▸ **Excerpt to read**
= = = = =

An unholy alliance: Churches apply economic pressure on Israel

Several church denominations in the United States are becoming increasingly active in applying economic pressure on Israel.

Lighting a candle at the Church of the Holy Sepulchre (photo credit: SHMUEL BAR-AM)
Lighting a candle at the Church of the Holy Sepulchre
(photo credit: SHMUEL BAR-AM)
AT SAINT Luke Church in Chicago on the Sunday before Thanksgiving as the organ music and hymn-singing faded away, a minister in a long white robe took to the podium to speak about the election of Donald Trump as the next president of the US. “We are so divided by what happened,” says the minister. “Too often, we choose sides and ignore the one in the middle.”
Though the minister was referring to the increasingly divisive political landscape in the US, the Evangelical Lutheran Church in America (ELCA) ‒ of which Saint Luke is a member ‒ might do well to heed his advice.
The ELCA, which has about 4 million members and is, therefore, one of the largest Christian denominations in America, recently took sides in the Israel-Palestinian conflict when it passed two resolutions at its churchwide assembly in New Orleans in August that advocated isolating Israel economically as a way of pressuring it to “end the occupation.”
One of the church’s resolutions called on the US government to suspend aid to Israel unless the Jewish state created an independent Palestinian state within its borders. The second tasked a church committee with setting up an “investment screen” that would direct church investments to flow toward Palestinian enterprises rather than Israeli ones.
YET, THE ELCA is not the only US church taking action against Israel with the intention of forging a new reality on the ground.
A number of other large Protestant denominations in America are also voting on resolutions designed to pressure Israel to give up control of the Palestinian territories; they include the Presbyterian Church (USA), the United Church of Christ, the Unitarian Universalist Association and the United Methodist Church.
These denominations, together comprise millions of people. Their actions may be a signal that the controversial boycottdivestment- sanctions movement is becoming more mainstream in the US ‒ one of Israel’s most devoted allies.
The boycott divestment sanctions campaign, known colloquially as “BDS,” is designed to ostracize Israel internationally by using nonviolent means, such as economic or cultural boycotts. The effort began in 2005 as a Palestinian civil-society initiative to end the occupation and win the right of return for Palestinian refugees. It’s always had broad support among Palestinians, but has struggled to gain acceptance internationally.

= = = = =

▸ **List of tasks**
• 1. In the article on churches and Israel, write out the passage from "A number of" to "United Methodist Church.".
• 2. Using the article on churches and Israel, mark each statement yes or no, and quote the words that settle it: (a) The ELCA has about 4 million members. (b) The ELCA passed its two resolutions at an assembly held in Chicago. (c) The BDS campaign has always struggled to find support among Palestinians.

▸ **Provided information**

= = = = =

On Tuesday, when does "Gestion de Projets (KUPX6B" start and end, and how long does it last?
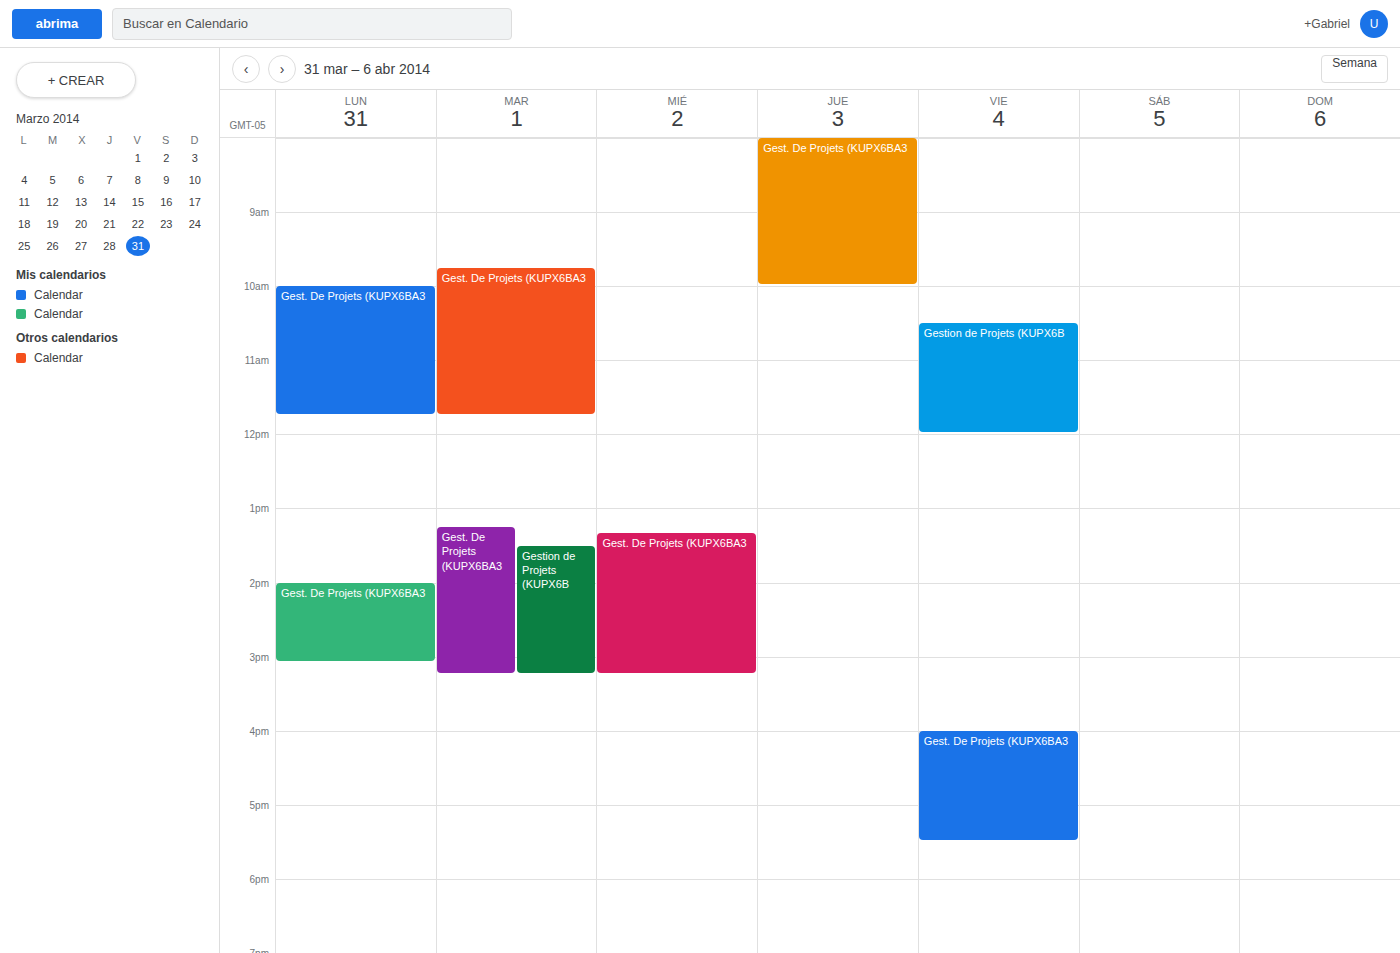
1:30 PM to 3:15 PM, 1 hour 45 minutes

= = = = =

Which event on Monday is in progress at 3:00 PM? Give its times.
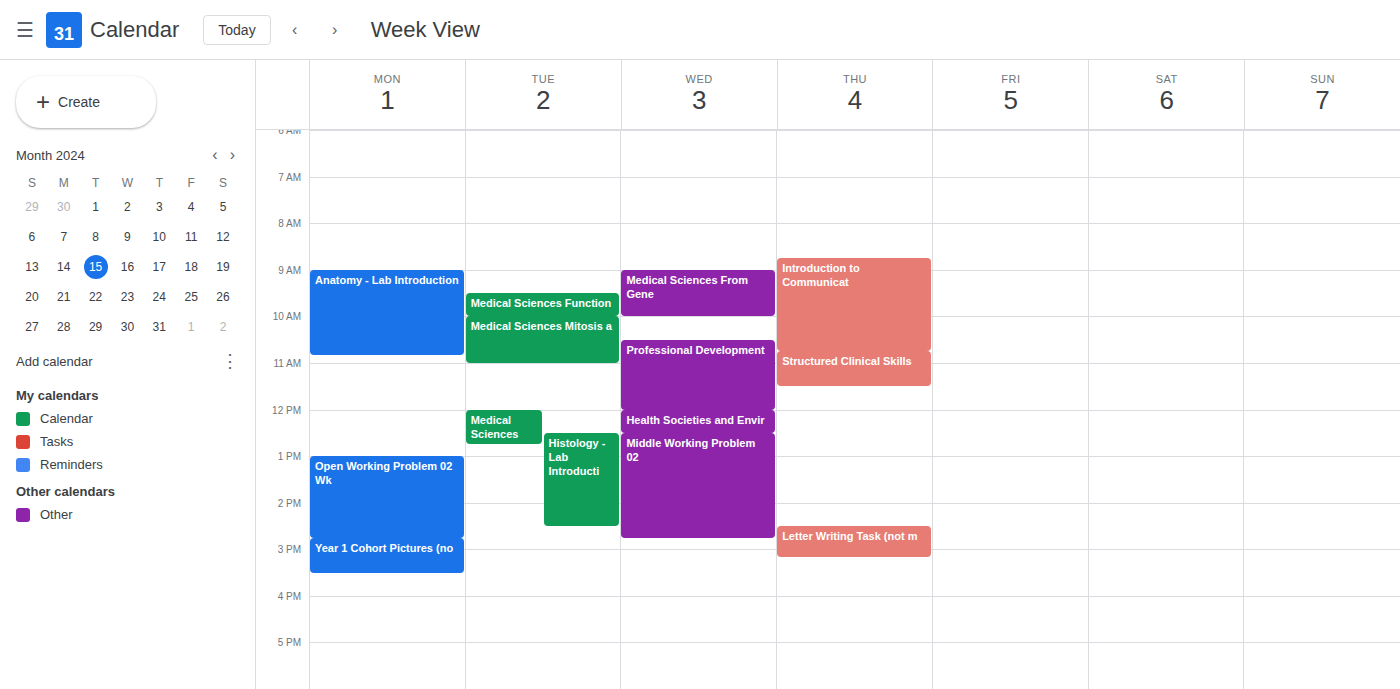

= = = = =

▸ **The solutions**
• 1.
A number of other large Protestant denominations in America are also voting on resolutions designed to pressure Israel to give up control of the Palestinian territories; they include the Presbyterian Church (USA), the United Church of Christ, the Unitarian Universalist Association and the United Methodist Church.

• 2.
(a) Yes: "has about 4 million members"
(b) No: "at its churchwide assembly in New Orleans in August"
(c) No: "It’s always had broad support among Palestinians"